**What the task requires:**
Give the lines below again exactly, starting with the line that holds "nightstand: present [394,398,454,486]" and going on through the line that holds "serving tray: none [156,355,301,408]".

**Entries provided:**
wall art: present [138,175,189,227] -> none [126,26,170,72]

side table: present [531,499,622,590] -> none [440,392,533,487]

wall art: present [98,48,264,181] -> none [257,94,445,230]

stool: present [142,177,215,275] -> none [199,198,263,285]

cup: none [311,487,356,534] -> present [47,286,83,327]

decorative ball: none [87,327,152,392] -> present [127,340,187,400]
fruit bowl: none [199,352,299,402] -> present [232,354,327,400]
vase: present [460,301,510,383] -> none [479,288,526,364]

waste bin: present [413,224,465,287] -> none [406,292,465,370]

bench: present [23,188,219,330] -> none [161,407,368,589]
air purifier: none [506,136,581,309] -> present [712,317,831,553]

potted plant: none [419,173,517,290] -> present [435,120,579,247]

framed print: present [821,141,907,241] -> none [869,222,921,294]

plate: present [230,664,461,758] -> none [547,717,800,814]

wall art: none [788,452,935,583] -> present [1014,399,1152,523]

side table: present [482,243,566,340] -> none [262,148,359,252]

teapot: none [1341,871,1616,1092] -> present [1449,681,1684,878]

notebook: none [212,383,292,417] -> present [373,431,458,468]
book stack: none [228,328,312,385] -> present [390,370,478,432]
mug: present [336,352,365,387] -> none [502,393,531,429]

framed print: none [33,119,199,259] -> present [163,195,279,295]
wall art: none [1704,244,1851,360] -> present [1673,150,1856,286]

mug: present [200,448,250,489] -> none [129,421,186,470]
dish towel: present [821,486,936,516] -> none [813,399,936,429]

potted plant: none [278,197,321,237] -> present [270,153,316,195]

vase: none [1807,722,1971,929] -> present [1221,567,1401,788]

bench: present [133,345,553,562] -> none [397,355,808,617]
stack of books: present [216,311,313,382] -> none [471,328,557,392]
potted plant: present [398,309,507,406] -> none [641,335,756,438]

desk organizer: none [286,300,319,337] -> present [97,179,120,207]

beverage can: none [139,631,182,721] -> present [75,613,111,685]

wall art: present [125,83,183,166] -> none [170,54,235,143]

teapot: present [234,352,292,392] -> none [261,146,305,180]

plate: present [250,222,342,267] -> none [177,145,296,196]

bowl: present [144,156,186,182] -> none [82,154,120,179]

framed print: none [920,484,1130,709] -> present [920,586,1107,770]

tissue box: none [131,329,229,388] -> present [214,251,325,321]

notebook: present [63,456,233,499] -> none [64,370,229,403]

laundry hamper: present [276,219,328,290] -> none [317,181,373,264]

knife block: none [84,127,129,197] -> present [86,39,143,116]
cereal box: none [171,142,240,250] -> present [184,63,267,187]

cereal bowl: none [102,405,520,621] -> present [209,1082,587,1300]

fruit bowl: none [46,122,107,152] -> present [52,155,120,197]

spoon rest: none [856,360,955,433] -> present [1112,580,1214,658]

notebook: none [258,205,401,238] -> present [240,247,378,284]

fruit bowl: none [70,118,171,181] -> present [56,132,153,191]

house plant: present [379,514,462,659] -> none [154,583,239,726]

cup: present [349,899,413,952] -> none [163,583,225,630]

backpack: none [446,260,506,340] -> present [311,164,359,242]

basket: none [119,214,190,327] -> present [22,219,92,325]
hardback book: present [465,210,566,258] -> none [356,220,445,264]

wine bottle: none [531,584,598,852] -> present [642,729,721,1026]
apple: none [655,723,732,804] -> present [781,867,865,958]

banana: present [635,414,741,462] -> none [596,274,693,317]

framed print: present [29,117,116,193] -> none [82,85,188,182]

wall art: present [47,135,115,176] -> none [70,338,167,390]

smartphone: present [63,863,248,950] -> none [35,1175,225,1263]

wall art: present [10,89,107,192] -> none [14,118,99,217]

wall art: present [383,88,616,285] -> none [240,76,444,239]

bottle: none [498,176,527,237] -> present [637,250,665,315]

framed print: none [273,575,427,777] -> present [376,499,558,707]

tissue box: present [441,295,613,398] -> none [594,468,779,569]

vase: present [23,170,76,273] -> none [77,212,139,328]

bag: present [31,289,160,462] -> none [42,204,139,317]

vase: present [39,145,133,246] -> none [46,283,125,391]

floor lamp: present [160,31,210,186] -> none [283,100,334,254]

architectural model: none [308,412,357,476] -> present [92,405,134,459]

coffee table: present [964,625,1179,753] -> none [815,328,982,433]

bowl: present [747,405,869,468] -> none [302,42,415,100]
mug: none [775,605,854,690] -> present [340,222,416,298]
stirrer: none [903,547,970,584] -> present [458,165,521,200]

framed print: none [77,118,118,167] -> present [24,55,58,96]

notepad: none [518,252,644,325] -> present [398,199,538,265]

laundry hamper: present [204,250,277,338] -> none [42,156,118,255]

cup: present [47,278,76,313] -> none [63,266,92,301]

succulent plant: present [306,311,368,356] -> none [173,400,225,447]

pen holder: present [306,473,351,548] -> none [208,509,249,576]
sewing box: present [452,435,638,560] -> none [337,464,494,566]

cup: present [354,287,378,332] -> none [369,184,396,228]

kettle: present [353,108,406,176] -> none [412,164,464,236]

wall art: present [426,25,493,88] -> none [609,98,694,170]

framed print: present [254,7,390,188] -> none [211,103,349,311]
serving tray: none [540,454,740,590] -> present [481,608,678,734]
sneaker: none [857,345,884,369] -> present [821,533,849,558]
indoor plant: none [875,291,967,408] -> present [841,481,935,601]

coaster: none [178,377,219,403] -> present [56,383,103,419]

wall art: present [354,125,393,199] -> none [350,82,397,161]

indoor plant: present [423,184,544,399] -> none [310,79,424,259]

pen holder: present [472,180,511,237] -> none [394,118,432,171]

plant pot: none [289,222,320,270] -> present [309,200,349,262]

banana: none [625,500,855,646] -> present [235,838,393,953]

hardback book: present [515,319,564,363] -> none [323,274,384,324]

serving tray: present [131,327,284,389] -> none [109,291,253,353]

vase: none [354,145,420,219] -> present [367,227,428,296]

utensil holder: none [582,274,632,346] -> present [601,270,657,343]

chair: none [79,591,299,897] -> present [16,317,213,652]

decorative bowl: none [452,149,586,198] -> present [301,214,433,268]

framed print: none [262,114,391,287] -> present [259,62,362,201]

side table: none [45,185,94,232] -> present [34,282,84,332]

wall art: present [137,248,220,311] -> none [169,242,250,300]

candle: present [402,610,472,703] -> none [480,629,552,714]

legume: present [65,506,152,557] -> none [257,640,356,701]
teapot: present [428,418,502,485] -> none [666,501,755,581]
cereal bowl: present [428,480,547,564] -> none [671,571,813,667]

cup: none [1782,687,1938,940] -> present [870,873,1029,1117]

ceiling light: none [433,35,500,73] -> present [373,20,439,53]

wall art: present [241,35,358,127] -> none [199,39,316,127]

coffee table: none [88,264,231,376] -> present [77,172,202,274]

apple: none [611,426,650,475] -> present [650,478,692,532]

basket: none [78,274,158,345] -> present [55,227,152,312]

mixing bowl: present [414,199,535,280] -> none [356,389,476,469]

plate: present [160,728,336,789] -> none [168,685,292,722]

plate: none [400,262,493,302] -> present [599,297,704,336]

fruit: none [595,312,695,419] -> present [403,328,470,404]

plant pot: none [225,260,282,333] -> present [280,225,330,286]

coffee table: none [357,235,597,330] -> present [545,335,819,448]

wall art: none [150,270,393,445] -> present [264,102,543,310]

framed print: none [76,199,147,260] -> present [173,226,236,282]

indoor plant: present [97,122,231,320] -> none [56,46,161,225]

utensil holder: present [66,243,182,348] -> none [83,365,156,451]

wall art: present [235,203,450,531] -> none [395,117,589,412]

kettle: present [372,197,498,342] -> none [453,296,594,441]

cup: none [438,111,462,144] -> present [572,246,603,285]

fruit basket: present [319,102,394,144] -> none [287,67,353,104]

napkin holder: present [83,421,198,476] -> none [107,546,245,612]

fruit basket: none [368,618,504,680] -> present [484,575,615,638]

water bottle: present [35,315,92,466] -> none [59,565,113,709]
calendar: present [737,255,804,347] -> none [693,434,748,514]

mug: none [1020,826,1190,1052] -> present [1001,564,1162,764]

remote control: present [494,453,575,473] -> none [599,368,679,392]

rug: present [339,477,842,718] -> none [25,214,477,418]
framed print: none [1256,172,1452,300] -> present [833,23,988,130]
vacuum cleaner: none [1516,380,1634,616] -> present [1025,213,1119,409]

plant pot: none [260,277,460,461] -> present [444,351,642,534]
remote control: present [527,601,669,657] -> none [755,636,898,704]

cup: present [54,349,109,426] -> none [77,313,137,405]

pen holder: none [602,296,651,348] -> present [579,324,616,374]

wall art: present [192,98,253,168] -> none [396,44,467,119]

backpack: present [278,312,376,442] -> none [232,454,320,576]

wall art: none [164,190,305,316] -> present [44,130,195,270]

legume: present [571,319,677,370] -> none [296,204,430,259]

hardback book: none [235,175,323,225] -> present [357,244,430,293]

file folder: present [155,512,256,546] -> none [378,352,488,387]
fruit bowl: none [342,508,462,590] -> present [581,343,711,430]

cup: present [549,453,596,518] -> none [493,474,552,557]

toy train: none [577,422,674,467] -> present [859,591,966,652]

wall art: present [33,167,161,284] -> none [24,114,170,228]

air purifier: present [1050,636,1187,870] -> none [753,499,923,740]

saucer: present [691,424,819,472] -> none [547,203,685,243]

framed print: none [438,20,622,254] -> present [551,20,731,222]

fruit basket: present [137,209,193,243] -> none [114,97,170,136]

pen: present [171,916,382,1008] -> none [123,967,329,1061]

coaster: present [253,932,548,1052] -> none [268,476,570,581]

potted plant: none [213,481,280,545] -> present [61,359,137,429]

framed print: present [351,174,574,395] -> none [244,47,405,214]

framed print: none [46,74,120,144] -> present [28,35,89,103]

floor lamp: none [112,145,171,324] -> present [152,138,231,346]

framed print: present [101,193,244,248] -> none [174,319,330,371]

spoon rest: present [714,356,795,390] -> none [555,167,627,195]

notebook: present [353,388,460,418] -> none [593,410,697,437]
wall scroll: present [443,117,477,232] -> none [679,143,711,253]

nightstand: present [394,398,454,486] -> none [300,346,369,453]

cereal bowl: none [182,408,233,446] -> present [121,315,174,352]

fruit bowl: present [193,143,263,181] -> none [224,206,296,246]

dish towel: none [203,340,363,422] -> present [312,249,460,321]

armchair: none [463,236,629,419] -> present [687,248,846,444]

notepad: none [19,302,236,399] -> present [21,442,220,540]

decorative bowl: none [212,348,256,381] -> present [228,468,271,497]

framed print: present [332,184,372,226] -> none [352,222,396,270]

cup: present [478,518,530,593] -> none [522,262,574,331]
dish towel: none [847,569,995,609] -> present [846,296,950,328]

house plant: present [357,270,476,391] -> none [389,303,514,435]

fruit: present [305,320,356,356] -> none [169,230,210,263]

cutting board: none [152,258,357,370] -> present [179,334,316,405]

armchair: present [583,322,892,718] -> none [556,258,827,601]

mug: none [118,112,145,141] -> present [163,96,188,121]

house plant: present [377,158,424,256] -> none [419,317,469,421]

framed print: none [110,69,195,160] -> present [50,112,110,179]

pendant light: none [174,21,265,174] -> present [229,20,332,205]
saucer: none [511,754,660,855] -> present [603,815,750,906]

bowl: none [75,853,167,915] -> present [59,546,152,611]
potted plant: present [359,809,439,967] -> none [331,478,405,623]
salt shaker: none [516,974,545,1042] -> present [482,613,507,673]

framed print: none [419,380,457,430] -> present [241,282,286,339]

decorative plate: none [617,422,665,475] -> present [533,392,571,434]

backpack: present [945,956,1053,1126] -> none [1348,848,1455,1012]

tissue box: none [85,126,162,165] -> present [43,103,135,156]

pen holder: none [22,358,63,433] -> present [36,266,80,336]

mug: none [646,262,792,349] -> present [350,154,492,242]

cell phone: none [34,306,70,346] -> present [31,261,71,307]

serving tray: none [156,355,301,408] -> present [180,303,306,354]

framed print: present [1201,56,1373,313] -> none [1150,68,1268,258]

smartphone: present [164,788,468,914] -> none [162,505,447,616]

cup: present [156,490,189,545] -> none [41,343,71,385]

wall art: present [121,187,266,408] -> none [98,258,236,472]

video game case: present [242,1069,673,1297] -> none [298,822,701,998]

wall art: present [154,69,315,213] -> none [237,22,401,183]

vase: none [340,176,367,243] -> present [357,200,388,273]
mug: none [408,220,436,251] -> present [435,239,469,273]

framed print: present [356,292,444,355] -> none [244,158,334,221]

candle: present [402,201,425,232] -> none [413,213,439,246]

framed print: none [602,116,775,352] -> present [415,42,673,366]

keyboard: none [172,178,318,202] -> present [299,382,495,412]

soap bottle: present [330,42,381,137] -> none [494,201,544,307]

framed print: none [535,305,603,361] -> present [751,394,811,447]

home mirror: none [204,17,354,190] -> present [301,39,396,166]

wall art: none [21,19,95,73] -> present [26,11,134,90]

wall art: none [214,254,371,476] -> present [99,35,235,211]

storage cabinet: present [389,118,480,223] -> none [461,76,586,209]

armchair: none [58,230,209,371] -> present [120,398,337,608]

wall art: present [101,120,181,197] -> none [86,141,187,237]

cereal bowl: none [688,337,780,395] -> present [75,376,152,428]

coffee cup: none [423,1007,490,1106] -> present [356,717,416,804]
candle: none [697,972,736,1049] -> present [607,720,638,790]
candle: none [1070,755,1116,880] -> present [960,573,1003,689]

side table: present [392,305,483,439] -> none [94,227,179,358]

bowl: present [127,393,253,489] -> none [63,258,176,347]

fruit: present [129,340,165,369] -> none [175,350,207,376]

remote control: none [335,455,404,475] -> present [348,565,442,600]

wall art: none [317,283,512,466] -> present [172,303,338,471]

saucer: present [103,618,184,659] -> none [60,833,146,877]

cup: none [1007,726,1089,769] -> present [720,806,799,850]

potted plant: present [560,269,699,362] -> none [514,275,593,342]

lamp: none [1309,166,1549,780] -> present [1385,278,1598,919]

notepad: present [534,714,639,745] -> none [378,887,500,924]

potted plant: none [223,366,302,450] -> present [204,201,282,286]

**Task response:**
nightstand: present [394,398,454,486] -> none [300,346,369,453]

cereal bowl: none [182,408,233,446] -> present [121,315,174,352]

fruit bowl: present [193,143,263,181] -> none [224,206,296,246]

dish towel: none [203,340,363,422] -> present [312,249,460,321]

armchair: none [463,236,629,419] -> present [687,248,846,444]

notepad: none [19,302,236,399] -> present [21,442,220,540]

decorative bowl: none [212,348,256,381] -> present [228,468,271,497]

framed print: present [332,184,372,226] -> none [352,222,396,270]

cup: present [478,518,530,593] -> none [522,262,574,331]
dish towel: none [847,569,995,609] -> present [846,296,950,328]

house plant: present [357,270,476,391] -> none [389,303,514,435]

fruit: present [305,320,356,356] -> none [169,230,210,263]

cutting board: none [152,258,357,370] -> present [179,334,316,405]

armchair: present [583,322,892,718] -> none [556,258,827,601]

mug: none [118,112,145,141] -> present [163,96,188,121]

house plant: present [377,158,424,256] -> none [419,317,469,421]

framed print: none [110,69,195,160] -> present [50,112,110,179]

pendant light: none [174,21,265,174] -> present [229,20,332,205]
saucer: none [511,754,660,855] -> present [603,815,750,906]

bowl: none [75,853,167,915] -> present [59,546,152,611]
potted plant: present [359,809,439,967] -> none [331,478,405,623]
salt shaker: none [516,974,545,1042] -> present [482,613,507,673]

framed print: none [419,380,457,430] -> present [241,282,286,339]

decorative plate: none [617,422,665,475] -> present [533,392,571,434]

backpack: present [945,956,1053,1126] -> none [1348,848,1455,1012]

tissue box: none [85,126,162,165] -> present [43,103,135,156]

pen holder: none [22,358,63,433] -> present [36,266,80,336]

mug: none [646,262,792,349] -> present [350,154,492,242]

cell phone: none [34,306,70,346] -> present [31,261,71,307]

serving tray: none [156,355,301,408] -> present [180,303,306,354]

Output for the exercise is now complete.